Nun endlich ist es soweit.

Ich darf das Buch nicht nur in den Händen halten, sondern es aufschlagen, verschlingen, es mir aneignen und darin aufgehen, wie es gute Bücher von einem verlangen.

Ich bin etwas skeptisch, schließlich hatte ich viel von der Sperrigkeit des Moby-Dick gelesen und war mit gebremster Euphorie an das ganze herangegangen.

Aber jeder Vorbehalt wurde hinweggeweht von einer frischen Brise Humor und Zeitkolorit! Ismael erzählt locker, witzig und manchmal auch etwas hochtrabend von einer Welt, die vor meinem geistigen Auge entsteht und tatsächlich: Ich kann das Meer hören; die Wellen klatschen an die Kaimauer, die Möwen kreischen und das graue Blau des Himmels und des Meeres vermischen sich am Horizont, wohin es sein und mein Herz drängt.

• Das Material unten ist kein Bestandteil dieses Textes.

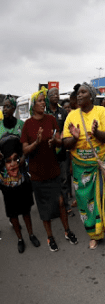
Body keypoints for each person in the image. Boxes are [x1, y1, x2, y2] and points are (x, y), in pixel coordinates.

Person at [62, 82, 105, 250]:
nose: (79, 95)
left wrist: (96, 133)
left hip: (100, 164)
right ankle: (94, 234)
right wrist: (74, 138)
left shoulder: (101, 111)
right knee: (85, 201)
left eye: (83, 92)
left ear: (91, 96)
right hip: (81, 167)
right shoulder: (72, 116)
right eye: (78, 93)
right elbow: (66, 143)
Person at [21, 88, 78, 252]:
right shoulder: (28, 125)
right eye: (39, 101)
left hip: (53, 170)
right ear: (33, 105)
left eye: (43, 100)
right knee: (44, 208)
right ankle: (50, 236)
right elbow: (25, 150)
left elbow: (60, 140)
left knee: (60, 202)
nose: (42, 103)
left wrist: (55, 141)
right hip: (37, 174)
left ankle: (67, 231)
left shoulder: (51, 119)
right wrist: (36, 143)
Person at [0, 135, 38, 253]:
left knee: (26, 213)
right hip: (7, 190)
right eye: (8, 161)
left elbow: (25, 155)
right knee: (13, 216)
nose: (12, 164)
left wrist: (22, 159)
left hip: (22, 187)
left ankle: (31, 235)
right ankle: (20, 239)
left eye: (14, 159)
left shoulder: (20, 156)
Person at [46, 87, 74, 216]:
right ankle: (53, 207)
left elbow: (68, 128)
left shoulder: (63, 112)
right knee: (51, 180)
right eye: (53, 94)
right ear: (48, 97)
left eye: (57, 94)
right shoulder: (44, 112)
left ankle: (66, 206)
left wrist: (62, 136)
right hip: (48, 152)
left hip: (62, 150)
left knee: (63, 179)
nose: (56, 96)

Er beschreibt die Menschen, die Straßen, die Schiffe, und alles kann ich sehen.

Was für ein guter Anfang!

Ich lese, dass es ihn hinauszieht, dass er fort muss und ich denke dabei an die Hobbits aus einer ganz anderen Welt, die doch auch mit einer Sehnsucht nach der Ferne beseelt sind, wie ich sie selbst im Herbst oft spüre, von der ich mich beim Eintauchen in diese fremde Welten anstecken lasse. Ja, diese Gedanken an die Ferne kann ich verstehen, ich kann sie teilen und so bin ich freudig dabei, diesen Außenseiter eines ehemaligen Schulmeisters auf seinem Weg zu begleiten und ihm über die Schulter zu gucken.

Kann ich Ismael verstehen, mich mit ihm identifizieren?

Noch ist es wohl zu früh. Die Welt vor meinem geistigen Auge ist zwar sichtbar, doch noch nicht echt. Was ist eigentlich die Zeit, in der diese wunderbare Geschichte spielt, frage ich mich. Die Motive von Ismael kann ich verstehen, aber doch nicht teilen – als Kind meiner Zeit kann ich einen Wal nicht mehr als Bestie sehen, sehe sämtliche Tiere in einem anderen Licht, als die Bewohner der Zeit inmitten des 19. Jahrhunderts.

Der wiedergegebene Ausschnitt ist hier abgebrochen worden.